- Exercise description: Exclude every picture and return the remaining entries below verbatim.

- Records supplied:
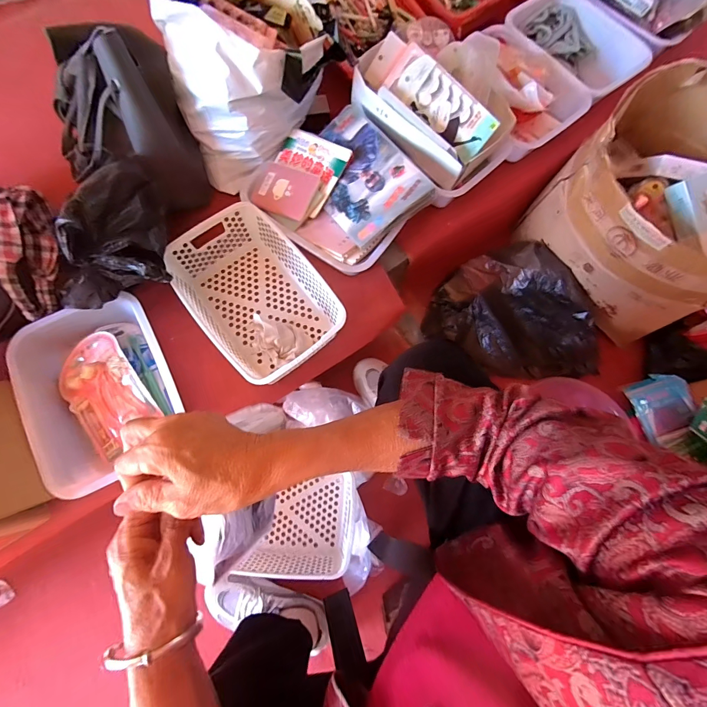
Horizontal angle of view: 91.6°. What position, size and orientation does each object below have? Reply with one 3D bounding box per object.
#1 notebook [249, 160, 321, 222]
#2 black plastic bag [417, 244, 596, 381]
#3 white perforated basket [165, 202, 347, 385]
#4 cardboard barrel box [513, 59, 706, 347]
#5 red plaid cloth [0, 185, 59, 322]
[{"bbox_3d":[-0.125,-0.299,0.628,0.111,0.006,0.090,26,92,10],"label":"notebook"},{"bbox_3d":[0.362,-0.068,0.775,0.282,0.121,0.338,-31,76,-10],"label":"black plastic bag"},{"bbox_3d":[-0.169,-0.097,0.608,0.195,0.100,0.292,-38,78,-11],"label":"white perforated basket"},{"bbox_3d":[0.595,-0.287,0.678,0.373,0.277,0.383,-33,77,-10],"label":"cardboard barrel box"},{"bbox_3d":[-0.519,-0.167,0.550,0.064,0.102,0.195,-13,74,-5],"label":"red plaid cloth"}]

- Result of this task:
Horizontal angle of view: 91.6°. What position, size and orientation does each object below have? Reply with one 3D bounding box per object.
#1 notebook [249, 160, 321, 222]
#2 black plastic bag [417, 244, 596, 381]
#3 white perforated basket [165, 202, 347, 385]
#4 cardboard barrel box [513, 59, 706, 347]
#5 red plaid cloth [0, 185, 59, 322]
[{"bbox_3d":[-0.125,-0.299,0.628,0.111,0.006,0.090,26,92,10],"label":"notebook"},{"bbox_3d":[0.362,-0.068,0.775,0.282,0.121,0.338,-31,76,-10],"label":"black plastic bag"},{"bbox_3d":[-0.169,-0.097,0.608,0.195,0.100,0.292,-38,78,-11],"label":"white perforated basket"},{"bbox_3d":[0.595,-0.287,0.678,0.373,0.277,0.383,-33,77,-10],"label":"cardboard barrel box"},{"bbox_3d":[-0.519,-0.167,0.550,0.064,0.102,0.195,-13,74,-5],"label":"red plaid cloth"}]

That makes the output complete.